I am writing in response to the article
“Lawyer slams costs for medical records” that appeared in the Jan. 9, 2012, edition of Law Times.
The Personal Health Information Protection Act, which I oversee, prohibits the health sector from charging a fee that exceeds the prescribed amount or the amount of reasonable cost recovery when disclosing personal health information.
As the government has not prescribed the amount of fees that the health sector may charge, in 2010, my office issued Order HO-009 after an individual made a complaint regarding the fee charged by her physician to access 34 pages of medical records.
My office found that the fee of $125 exceeded the amount of reasonable cost recovery. We reduced the fee to $33.50.

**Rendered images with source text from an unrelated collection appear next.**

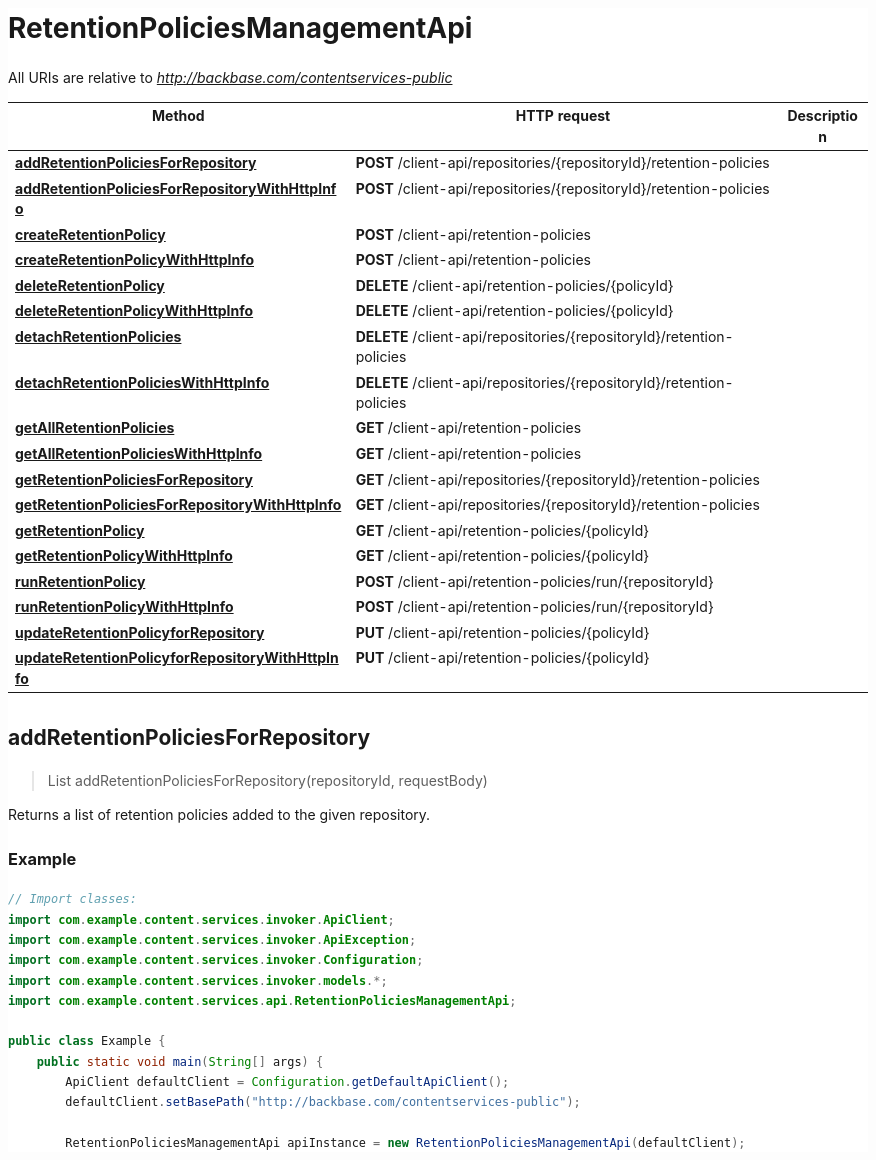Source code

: # RetentionPoliciesManagementApi

All URIs are relative to *http://backbase.com/contentservices-public*

| Method | HTTP request | Description |
|------------- | ------------- | -------------|
| [**addRetentionPoliciesForRepository**](RetentionPoliciesManagementApi.md#addRetentionPoliciesForRepository) | **POST** /client-api/repositories/{repositoryId}/retention-policies |  |
| [**addRetentionPoliciesForRepositoryWithHttpInfo**](RetentionPoliciesManagementApi.md#addRetentionPoliciesForRepositoryWithHttpInfo) | **POST** /client-api/repositories/{repositoryId}/retention-policies |  |
| [**createRetentionPolicy**](RetentionPoliciesManagementApi.md#createRetentionPolicy) | **POST** /client-api/retention-policies |  |
| [**createRetentionPolicyWithHttpInfo**](RetentionPoliciesManagementApi.md#createRetentionPolicyWithHttpInfo) | **POST** /client-api/retention-policies |  |
| [**deleteRetentionPolicy**](RetentionPoliciesManagementApi.md#deleteRetentionPolicy) | **DELETE** /client-api/retention-policies/{policyId} |  |
| [**deleteRetentionPolicyWithHttpInfo**](RetentionPoliciesManagementApi.md#deleteRetentionPolicyWithHttpInfo) | **DELETE** /client-api/retention-policies/{policyId} |  |
| [**detachRetentionPolicies**](RetentionPoliciesManagementApi.md#detachRetentionPolicies) | **DELETE** /client-api/repositories/{repositoryId}/retention-policies |  |
| [**detachRetentionPoliciesWithHttpInfo**](RetentionPoliciesManagementApi.md#detachRetentionPoliciesWithHttpInfo) | **DELETE** /client-api/repositories/{repositoryId}/retention-policies |  |
| [**getAllRetentionPolicies**](RetentionPoliciesManagementApi.md#getAllRetentionPolicies) | **GET** /client-api/retention-policies |  |
| [**getAllRetentionPoliciesWithHttpInfo**](RetentionPoliciesManagementApi.md#getAllRetentionPoliciesWithHttpInfo) | **GET** /client-api/retention-policies |  |
| [**getRetentionPoliciesForRepository**](RetentionPoliciesManagementApi.md#getRetentionPoliciesForRepository) | **GET** /client-api/repositories/{repositoryId}/retention-policies |  |
| [**getRetentionPoliciesForRepositoryWithHttpInfo**](RetentionPoliciesManagementApi.md#getRetentionPoliciesForRepositoryWithHttpInfo) | **GET** /client-api/repositories/{repositoryId}/retention-policies |  |
| [**getRetentionPolicy**](RetentionPoliciesManagementApi.md#getRetentionPolicy) | **GET** /client-api/retention-policies/{policyId} |  |
| [**getRetentionPolicyWithHttpInfo**](RetentionPoliciesManagementApi.md#getRetentionPolicyWithHttpInfo) | **GET** /client-api/retention-policies/{policyId} |  |
| [**runRetentionPolicy**](RetentionPoliciesManagementApi.md#runRetentionPolicy) | **POST** /client-api/retention-policies/run/{repositoryId} |  |
| [**runRetentionPolicyWithHttpInfo**](RetentionPoliciesManagementApi.md#runRetentionPolicyWithHttpInfo) | **POST** /client-api/retention-policies/run/{repositoryId} |  |
| [**updateRetentionPolicyforRepository**](RetentionPoliciesManagementApi.md#updateRetentionPolicyforRepository) | **PUT** /client-api/retention-policies/{policyId} |  |
| [**updateRetentionPolicyforRepositoryWithHttpInfo**](RetentionPoliciesManagementApi.md#updateRetentionPolicyforRepositoryWithHttpInfo) | **PUT** /client-api/retention-policies/{policyId} |  |



## addRetentionPoliciesForRepository

> List<RetentionPolicy> addRetentionPoliciesForRepository(repositoryId, requestBody)



Returns a list of retention policies added to the given repository.

### Example

```java
// Import classes:
import com.example.content.services.invoker.ApiClient;
import com.example.content.services.invoker.ApiException;
import com.example.content.services.invoker.Configuration;
import com.example.content.services.invoker.models.*;
import com.example.content.services.api.RetentionPoliciesManagementApi;

public class Example {
    public static void main(String[] args) {
        ApiClient defaultClient = Configuration.getDefaultApiClient();
        defaultClient.setBasePath("http://backbase.com/contentservices-public");

        RetentionPoliciesManagementApi apiInstance = new RetentionPoliciesManagementApi(defaultClient);
```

In arriving at that decision, my office reviewed a number of fee schemes and concluded that a proposed regulation under the act published in the Ontario Gazette in 2006 — a regulation that was not subsequently adopted — provided the best framework for determining reasonable cost recovery.
While Order HO-009 relates to the fees that may be charged to individuals accessing their own records of personal health information, it provides a framework that may also be applied to the fees charged in disclosing personal health information to other persons.
The provisions in the act related to the fees that may be charged for access are similar to the fees that may be charged when disclosing personal health information.
Both prohibit charging fees “that exceed the prescribed amount or the amount of reasonable cost recovery, if no amount is prescribed.”
A person who believes that the provisions in the act have been or are about to be contravened may file a complaint with my office.